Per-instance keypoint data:

┄┄┄┄┄┄┄┄┄┄┄┄┄┄┄┄┄┄┄┄

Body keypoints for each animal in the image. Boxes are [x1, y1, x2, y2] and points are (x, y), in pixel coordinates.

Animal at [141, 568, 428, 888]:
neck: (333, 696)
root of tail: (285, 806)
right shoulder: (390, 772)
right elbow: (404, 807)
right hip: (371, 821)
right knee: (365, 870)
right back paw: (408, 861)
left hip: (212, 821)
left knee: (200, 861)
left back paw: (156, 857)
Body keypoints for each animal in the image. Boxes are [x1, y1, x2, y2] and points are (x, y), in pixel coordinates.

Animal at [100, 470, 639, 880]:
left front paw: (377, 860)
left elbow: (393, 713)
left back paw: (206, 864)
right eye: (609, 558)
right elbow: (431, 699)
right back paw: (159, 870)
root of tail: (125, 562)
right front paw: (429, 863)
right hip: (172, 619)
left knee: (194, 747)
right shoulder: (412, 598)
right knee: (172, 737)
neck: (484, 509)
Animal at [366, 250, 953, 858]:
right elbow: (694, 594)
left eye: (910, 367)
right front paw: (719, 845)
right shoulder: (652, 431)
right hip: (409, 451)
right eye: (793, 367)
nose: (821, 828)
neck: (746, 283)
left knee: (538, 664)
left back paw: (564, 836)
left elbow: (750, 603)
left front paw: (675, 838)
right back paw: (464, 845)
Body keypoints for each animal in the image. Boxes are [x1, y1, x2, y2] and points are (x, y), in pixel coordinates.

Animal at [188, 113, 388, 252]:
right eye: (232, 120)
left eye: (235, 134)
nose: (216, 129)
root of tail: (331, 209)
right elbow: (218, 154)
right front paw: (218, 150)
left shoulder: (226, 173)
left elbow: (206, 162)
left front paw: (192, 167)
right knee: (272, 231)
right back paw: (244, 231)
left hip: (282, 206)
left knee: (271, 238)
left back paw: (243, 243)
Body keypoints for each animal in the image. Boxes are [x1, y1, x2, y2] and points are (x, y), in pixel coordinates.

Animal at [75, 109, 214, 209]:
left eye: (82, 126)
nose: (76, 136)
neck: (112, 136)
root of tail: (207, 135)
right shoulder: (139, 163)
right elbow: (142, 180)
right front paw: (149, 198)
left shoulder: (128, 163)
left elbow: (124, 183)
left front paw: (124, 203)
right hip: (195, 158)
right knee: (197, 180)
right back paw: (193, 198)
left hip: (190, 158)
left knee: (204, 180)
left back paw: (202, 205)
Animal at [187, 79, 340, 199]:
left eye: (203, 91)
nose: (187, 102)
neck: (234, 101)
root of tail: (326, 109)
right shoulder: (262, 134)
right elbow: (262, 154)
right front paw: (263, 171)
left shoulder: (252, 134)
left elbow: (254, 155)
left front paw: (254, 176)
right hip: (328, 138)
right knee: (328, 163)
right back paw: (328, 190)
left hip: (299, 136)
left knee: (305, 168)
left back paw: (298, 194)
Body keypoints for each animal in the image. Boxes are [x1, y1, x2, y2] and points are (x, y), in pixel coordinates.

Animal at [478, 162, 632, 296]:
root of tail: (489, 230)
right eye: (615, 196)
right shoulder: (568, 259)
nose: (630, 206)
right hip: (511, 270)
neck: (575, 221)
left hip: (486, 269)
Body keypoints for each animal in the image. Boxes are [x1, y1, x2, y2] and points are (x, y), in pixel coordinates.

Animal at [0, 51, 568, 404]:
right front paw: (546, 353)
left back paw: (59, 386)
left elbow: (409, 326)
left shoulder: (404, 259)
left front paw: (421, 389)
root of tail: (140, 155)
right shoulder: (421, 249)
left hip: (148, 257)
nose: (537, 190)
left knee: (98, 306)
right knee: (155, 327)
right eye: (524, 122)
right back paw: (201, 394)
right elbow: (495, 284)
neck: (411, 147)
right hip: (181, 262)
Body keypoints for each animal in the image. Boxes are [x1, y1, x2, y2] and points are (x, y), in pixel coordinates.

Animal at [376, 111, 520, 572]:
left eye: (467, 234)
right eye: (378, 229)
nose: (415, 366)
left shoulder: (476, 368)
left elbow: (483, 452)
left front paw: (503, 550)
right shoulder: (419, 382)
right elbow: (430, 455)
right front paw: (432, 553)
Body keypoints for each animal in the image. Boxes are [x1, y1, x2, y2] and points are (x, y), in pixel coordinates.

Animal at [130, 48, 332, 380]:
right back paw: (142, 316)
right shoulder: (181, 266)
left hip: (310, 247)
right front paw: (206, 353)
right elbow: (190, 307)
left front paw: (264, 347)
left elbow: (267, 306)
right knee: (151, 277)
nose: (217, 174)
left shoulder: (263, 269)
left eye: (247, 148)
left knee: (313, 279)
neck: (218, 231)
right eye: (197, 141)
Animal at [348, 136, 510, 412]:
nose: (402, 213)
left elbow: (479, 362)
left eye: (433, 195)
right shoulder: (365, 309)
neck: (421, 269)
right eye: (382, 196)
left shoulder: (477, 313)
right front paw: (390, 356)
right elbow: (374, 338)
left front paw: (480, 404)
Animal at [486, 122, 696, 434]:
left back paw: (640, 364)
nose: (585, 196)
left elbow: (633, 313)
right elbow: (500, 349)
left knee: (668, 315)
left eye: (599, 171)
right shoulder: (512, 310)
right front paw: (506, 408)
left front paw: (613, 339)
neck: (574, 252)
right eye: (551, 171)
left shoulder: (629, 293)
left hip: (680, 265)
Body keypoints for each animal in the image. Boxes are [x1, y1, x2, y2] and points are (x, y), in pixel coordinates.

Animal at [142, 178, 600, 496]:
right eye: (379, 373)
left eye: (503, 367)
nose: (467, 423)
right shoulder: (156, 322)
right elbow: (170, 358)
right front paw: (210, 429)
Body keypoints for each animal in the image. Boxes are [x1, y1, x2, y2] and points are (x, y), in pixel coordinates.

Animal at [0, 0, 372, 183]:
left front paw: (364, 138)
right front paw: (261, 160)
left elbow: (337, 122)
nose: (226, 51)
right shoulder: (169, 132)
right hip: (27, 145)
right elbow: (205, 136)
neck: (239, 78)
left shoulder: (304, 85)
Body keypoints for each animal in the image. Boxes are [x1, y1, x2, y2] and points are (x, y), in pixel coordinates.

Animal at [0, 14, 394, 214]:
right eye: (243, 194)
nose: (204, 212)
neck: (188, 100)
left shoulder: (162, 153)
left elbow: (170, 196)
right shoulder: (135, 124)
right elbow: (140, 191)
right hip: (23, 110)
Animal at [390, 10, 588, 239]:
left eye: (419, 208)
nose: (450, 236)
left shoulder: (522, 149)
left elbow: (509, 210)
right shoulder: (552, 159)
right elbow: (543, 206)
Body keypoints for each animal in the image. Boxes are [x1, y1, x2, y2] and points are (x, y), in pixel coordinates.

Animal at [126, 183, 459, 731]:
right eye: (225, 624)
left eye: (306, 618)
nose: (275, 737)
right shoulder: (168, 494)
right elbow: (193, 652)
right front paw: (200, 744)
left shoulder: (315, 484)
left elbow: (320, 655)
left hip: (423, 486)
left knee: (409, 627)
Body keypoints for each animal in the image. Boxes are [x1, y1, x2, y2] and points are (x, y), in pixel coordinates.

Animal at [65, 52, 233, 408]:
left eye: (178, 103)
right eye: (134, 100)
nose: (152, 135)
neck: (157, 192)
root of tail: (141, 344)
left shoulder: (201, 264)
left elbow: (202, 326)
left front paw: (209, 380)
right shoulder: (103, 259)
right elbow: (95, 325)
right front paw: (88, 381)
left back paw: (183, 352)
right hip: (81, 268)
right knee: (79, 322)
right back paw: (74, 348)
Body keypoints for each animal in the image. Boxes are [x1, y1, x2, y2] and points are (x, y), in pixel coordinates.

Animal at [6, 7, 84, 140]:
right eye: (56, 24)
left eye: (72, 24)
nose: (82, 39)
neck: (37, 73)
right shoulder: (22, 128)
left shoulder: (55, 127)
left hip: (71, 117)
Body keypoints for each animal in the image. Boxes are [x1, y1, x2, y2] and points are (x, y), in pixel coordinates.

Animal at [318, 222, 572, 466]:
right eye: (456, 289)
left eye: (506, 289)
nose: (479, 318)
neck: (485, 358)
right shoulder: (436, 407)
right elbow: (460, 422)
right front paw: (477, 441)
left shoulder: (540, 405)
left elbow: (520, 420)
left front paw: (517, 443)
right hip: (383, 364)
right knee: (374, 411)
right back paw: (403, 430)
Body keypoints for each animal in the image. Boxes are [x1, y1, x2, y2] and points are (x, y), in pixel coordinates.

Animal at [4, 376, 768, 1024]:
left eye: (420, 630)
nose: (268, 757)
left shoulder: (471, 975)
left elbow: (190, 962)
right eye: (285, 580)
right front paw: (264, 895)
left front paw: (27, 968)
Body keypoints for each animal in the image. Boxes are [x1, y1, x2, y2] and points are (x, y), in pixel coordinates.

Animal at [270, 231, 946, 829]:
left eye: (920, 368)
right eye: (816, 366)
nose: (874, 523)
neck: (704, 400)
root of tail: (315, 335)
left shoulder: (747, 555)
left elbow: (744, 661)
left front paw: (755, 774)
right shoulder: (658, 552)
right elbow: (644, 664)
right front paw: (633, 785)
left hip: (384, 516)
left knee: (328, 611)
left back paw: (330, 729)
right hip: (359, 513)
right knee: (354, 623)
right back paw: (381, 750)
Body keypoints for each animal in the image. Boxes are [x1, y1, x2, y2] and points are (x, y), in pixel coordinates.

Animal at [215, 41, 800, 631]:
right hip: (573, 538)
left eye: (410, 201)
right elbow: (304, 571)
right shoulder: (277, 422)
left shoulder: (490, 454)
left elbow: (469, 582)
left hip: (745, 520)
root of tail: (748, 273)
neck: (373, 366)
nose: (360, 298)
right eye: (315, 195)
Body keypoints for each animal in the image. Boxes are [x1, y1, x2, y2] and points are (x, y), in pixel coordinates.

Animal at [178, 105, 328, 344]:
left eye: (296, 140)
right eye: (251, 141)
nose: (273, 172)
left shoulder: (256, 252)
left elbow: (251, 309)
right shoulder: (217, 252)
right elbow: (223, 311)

┄┄┄┄┄┄┄┄┄┄┄┄┄┄┄┄┄┄┄┄

• _What is expected_:
Only lines holding the word "root" are wanted, so copy each of them from the records above.

• _Answer space_:
root of tail: (285, 806)
root of tail: (125, 562)
root of tail: (331, 209)
root of tail: (207, 135)
root of tail: (326, 109)
root of tail: (489, 230)
root of tail: (140, 155)
root of tail: (141, 344)
root of tail: (315, 335)
root of tail: (748, 273)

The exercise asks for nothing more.